** TASK BRIEF **
In your copy, leave out the pictures and repeat the entries below exactly.

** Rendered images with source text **
────────
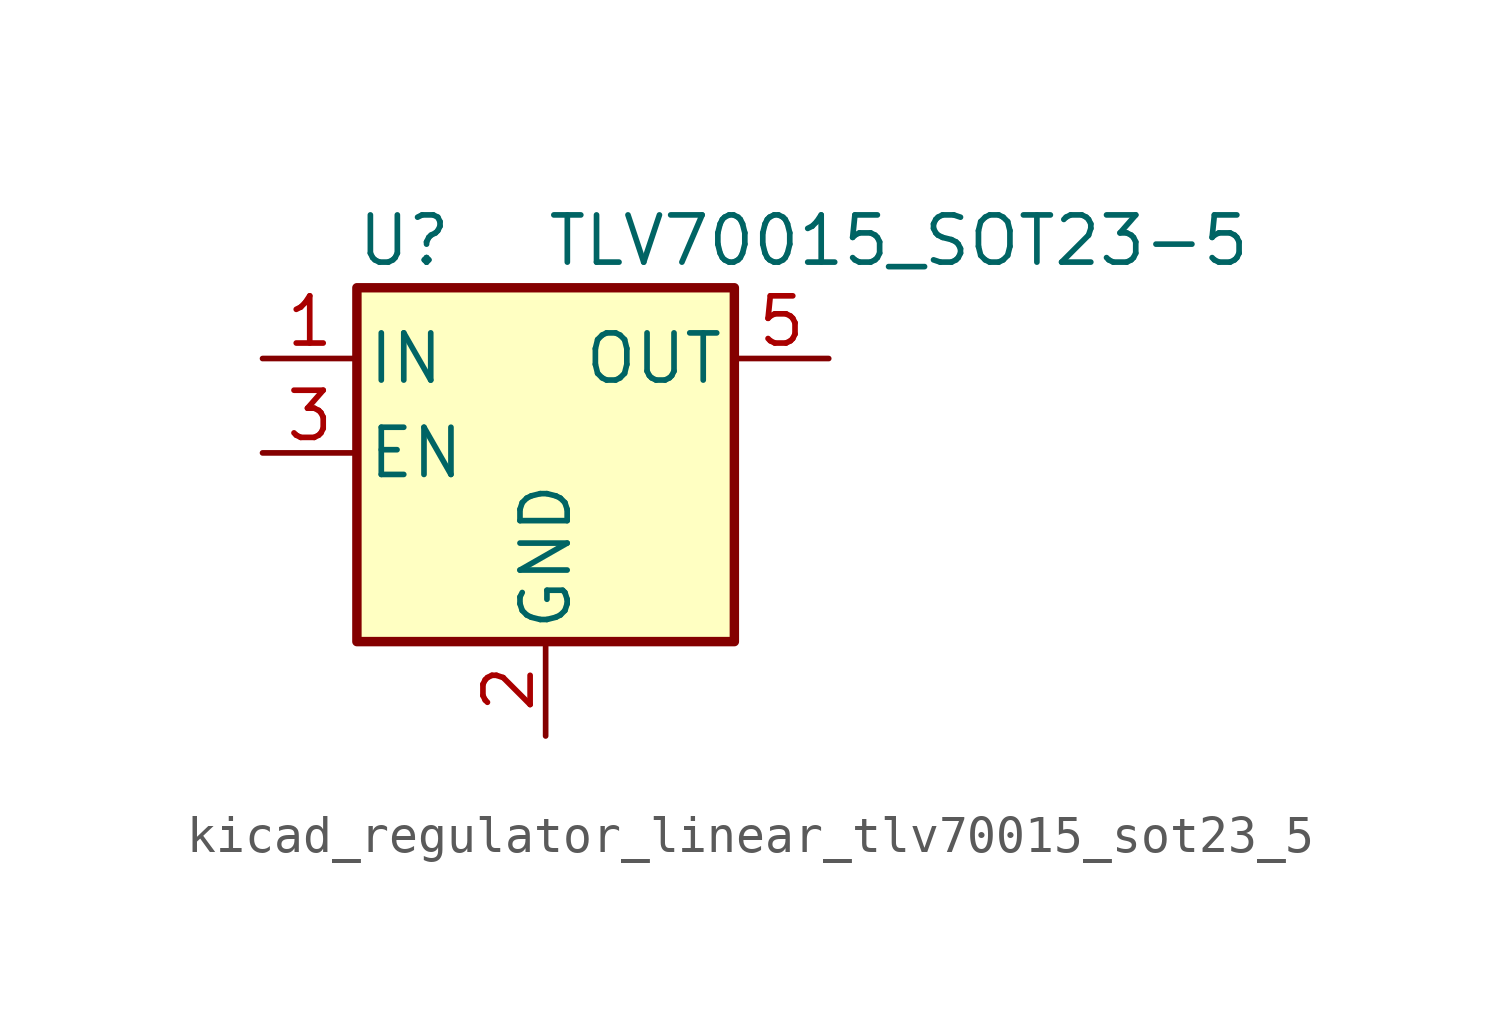
<source format=kicad_sym>
(kicad_symbol_lib
  (version 20220914)
  (generator kicad_symbol_editor)
  (symbol "kicad_regulator_linear_tlv70015_sot23_5"
    (pin_names
      (offset 0.254))
    (property "Reference" "U"
      (at -3.81 5.715 0)
      (effects (font (size 1.27 1.27))))
    (property "Value" "TLV70015_SOT23-5"
      (at 0 5.715 0)
      (effects (font (size 1.27 1.27)) (justify left)))
    (symbol "kicad_regulator_linear_tlv70015_sot23_5_0_1"
      (rectangle (start -5.08 4.445) (end 5.08 -5.08) (stroke (width 0.254) (type default)) (fill (type background))))
    (symbol "kicad_regulator_linear_tlv70015_sot23_5_1_1"
      (pin power_in line (at -7.62 2.54 0) (length 2.54) (name "IN" (effects (font (size 1.27 1.27)))) (number "1" (effects (font (size 1.27 1.27)))))
      (pin power_in line (at 0 -7.62 90) (length 2.54) (name "GND" (effects (font (size 1.27 1.27)))) (number "2" (effects (font (size 1.27 1.27)))))
      (pin input line (at -7.62 0 0) (length 2.54) (name "EN" (effects (font (size 1.27 1.27)))) (number "3" (effects (font (size 1.27 1.27)))))
      (pin no_connect line (at 5.08 0 180) (length 2.54) hide (name "NC" (effects (font (size 1.27 1.27)))) (number "4" (effects (font (size 1.27 1.27)))))
      (pin power_out line (at 7.62 2.54 180) (length 2.54) (name "OUT" (effects (font (size 1.27 1.27)))) (number "5" (effects (font (size 1.27 1.27))))))))
</source>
────────
** SOLVED PROBLEM **
<source format=kicad_sym>
(kicad_symbol_lib
  (version 20220914)
  (generator kicad_symbol_editor)
  (symbol "kicad_regulator_linear_tlv70015_sot23_5"
    (pin_names
      (offset 0.254))
    (property "Reference" "U"
      (at -3.81 5.715 0)
      (effects (font (size 1.27 1.27))))
    (property "Value" "TLV70015_SOT23-5"
      (at 0 5.715 0)
      (effects (font (size 1.27 1.27)) (justify left)))
    (symbol "kicad_regulator_linear_tlv70015_sot23_5_0_1"
      (rectangle (start -5.08 4.445) (end 5.08 -5.08) (stroke (width 0.254) (type default)) (fill (type background))))
    (symbol "kicad_regulator_linear_tlv70015_sot23_5_1_1"
      (pin power_in line (at -7.62 2.54 0) (length 2.54) (name "IN" (effects (font (size 1.27 1.27)))) (number "1" (effects (font (size 1.27 1.27)))))
      (pin power_in line (at 0 -7.62 90) (length 2.54) (name "GND" (effects (font (size 1.27 1.27)))) (number "2" (effects (font (size 1.27 1.27)))))
      (pin input line (at -7.62 0 0) (length 2.54) (name "EN" (effects (font (size 1.27 1.27)))) (number "3" (effects (font (size 1.27 1.27)))))
      (pin no_connect line (at 5.08 0 180) (length 2.54) hide (name "NC" (effects (font (size 1.27 1.27)))) (number "4" (effects (font (size 1.27 1.27)))))
      (pin power_out line (at 7.62 2.54 180) (length 2.54) (name "OUT" (effects (font (size 1.27 1.27)))) (number "5" (effects (font (size 1.27 1.27))))))))
</source>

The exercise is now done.